Copy the Baldwin review from "The life of" to "they lived with.", substituting "debt collectors" for "bill collectors".

[start Selection]

By: Bill V. Mullen
Published by: Pluto Press
A review
I’ve
read many works by outstanding writers, but James Baldwin is my favorite. What
I like about Baldwin was his ability to break down the complexities of the
problems we face into an understandable language. While Baldwin is known for
his fiction writings, I believe that his nonfiction writings are also unique,
outstanding, and inspiring.
Bill
Mullen has written an important book that gives clear evidence of the revolutionary
character of who Baldwin was. In order to appreciate that perspective, I think
it is useful to look at the outlines of Baldwin’s life.
The life of James Baldwin
James
Baldwin was raised in Harlem, New York and was the oldest of nine children. Oftentimes
there was barely enough food for the family. His father didn’t like white
people because the only ones who visited their home were bill collectors or
social workers. Although James Baldwin didn’t get along with his father, he
blamed his father’s problems on the racist system they lived with.
Because
young James was the oldest, he shared responsibility for caring for his younger
siblings. Oftentimes while they sat on his lap, young James would be reading a
book. Reading became young James escape from this reality. He claimed to have
read every book in two libraries.
At
the age of fourteen, James was brutalized by New York City police officers. He
developed a perspective that this wasn’t a matter of a few “bad cops”, but that
the police were a repressive force that is used to intimidate the Black
community. These are the words Baldwin used to protest his outrage:
“Now,
what I have said about Harlem is true of Chicago, Detroit, Washington, Boston,
Philadelphia, Los Angeles, and San Francisco—is true of every Northern city
with a large Negro population. And the police are simply hired enemies of this
population. They are present to keep the Negro in his place and to protect
white business interests, and they have no other function. . .

[end Selection]
[start Data provided]

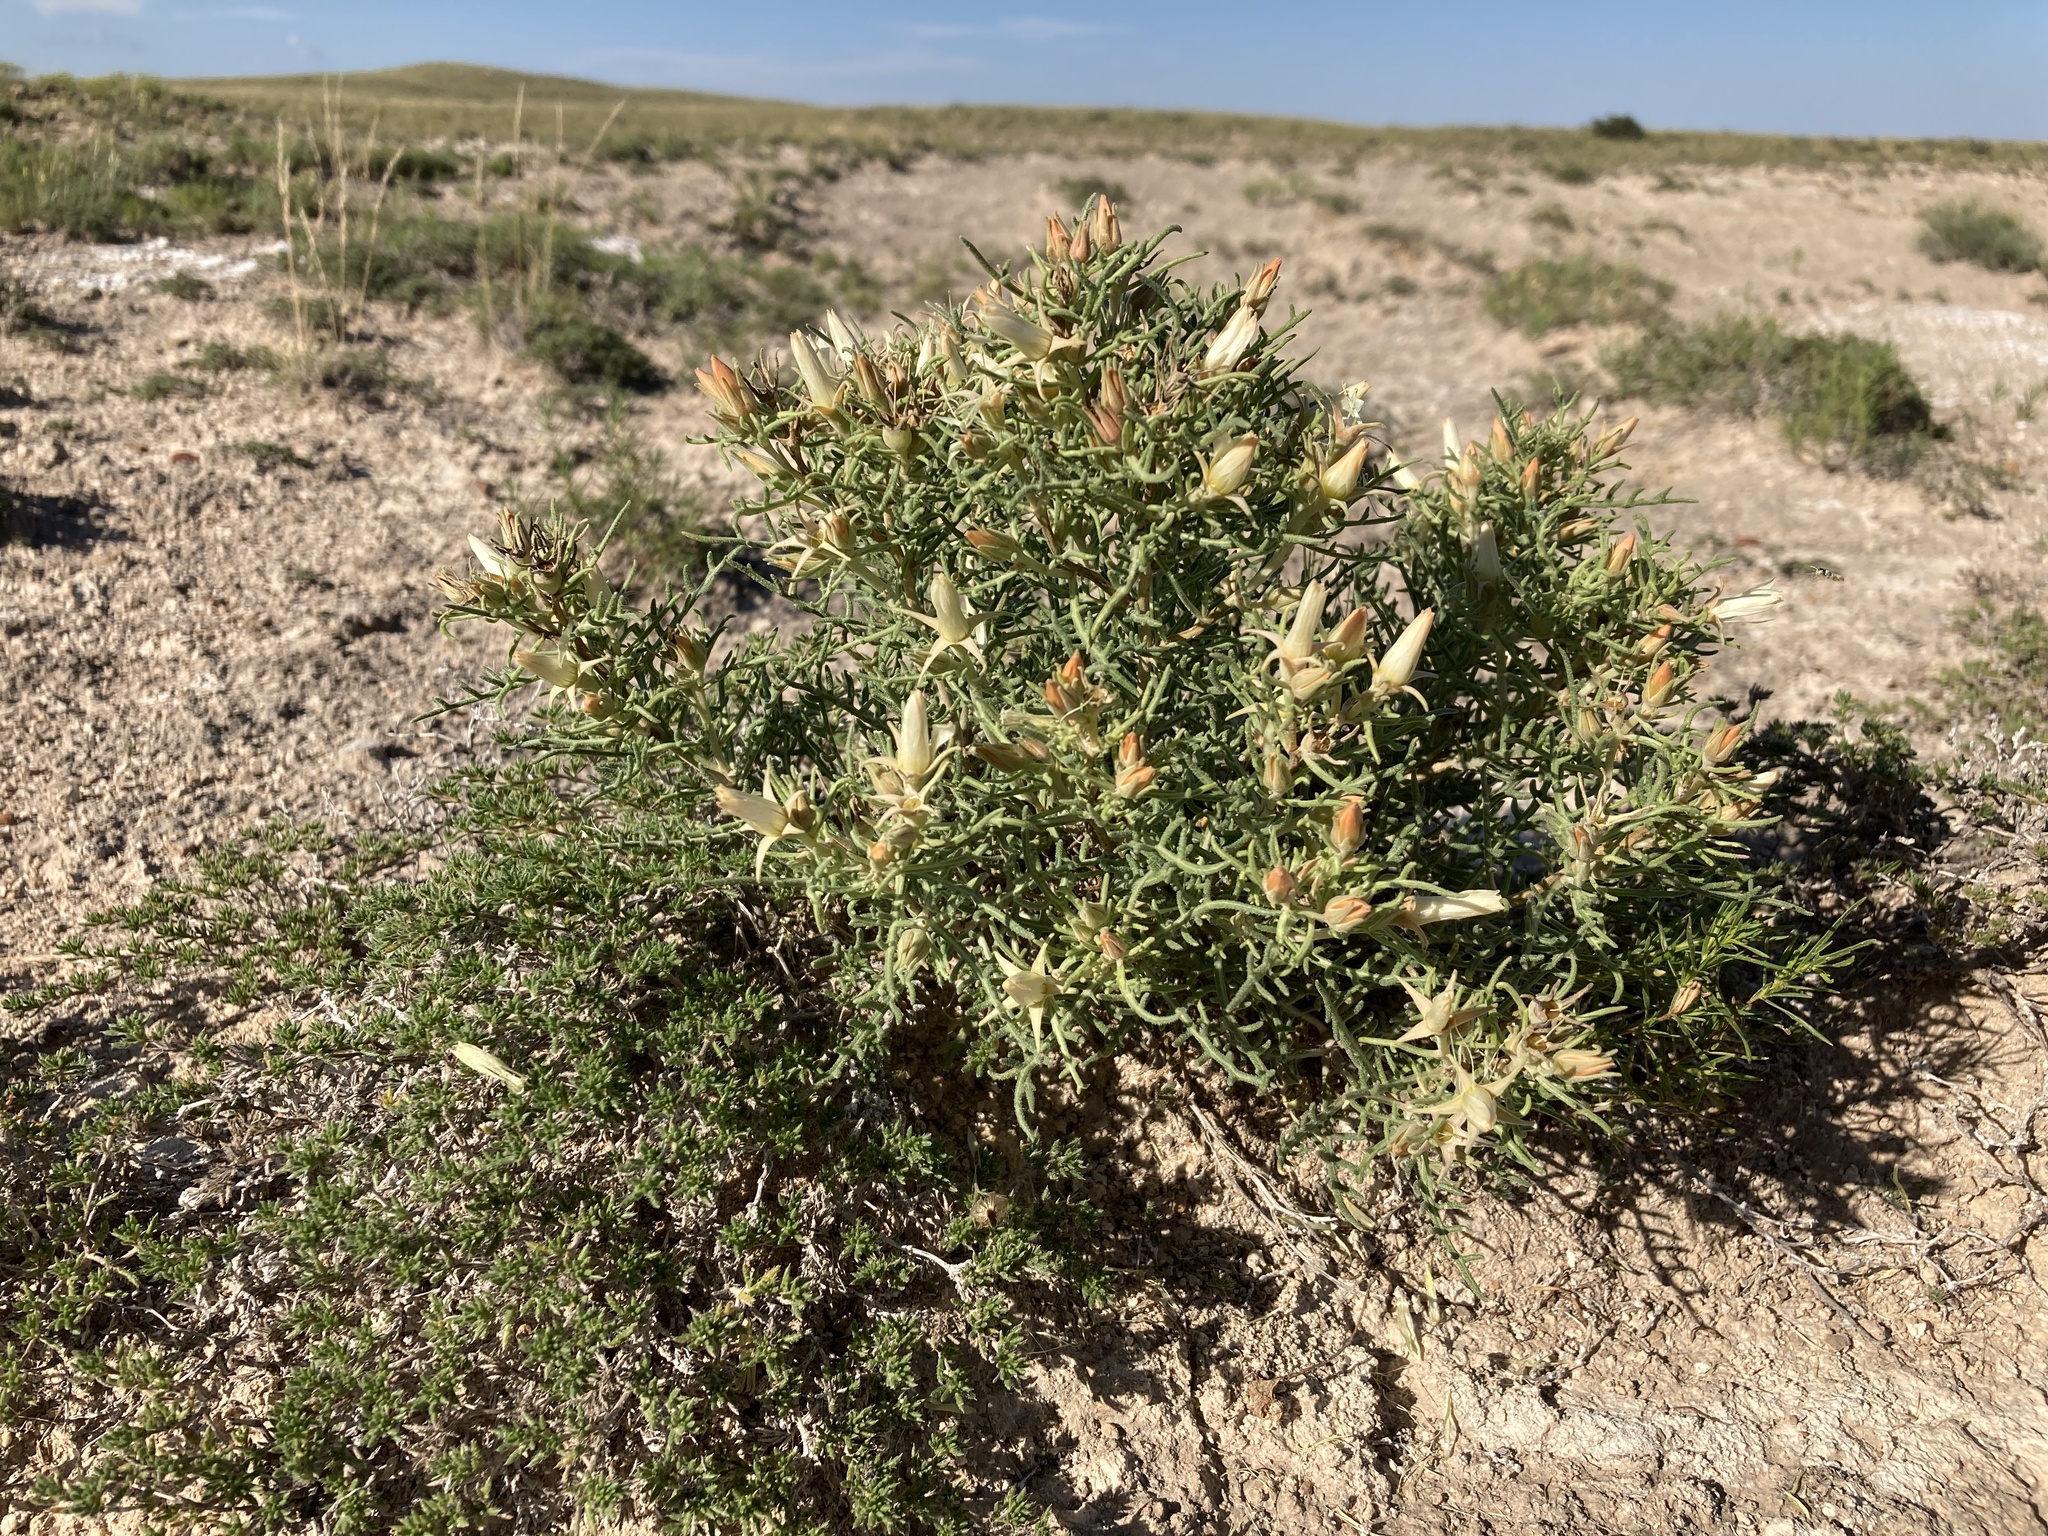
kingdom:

[end Data provided]

### Task response:
The life of James Baldwin
James
Baldwin was raised in Harlem, New York and was the oldest of nine children. Oftentimes
there was barely enough food for the family. His father didn’t like white
people because the only ones who visited their home were debt collectors or
social workers. Although James Baldwin didn’t get along with his father, he
blamed his father’s problems on the racist system they lived with.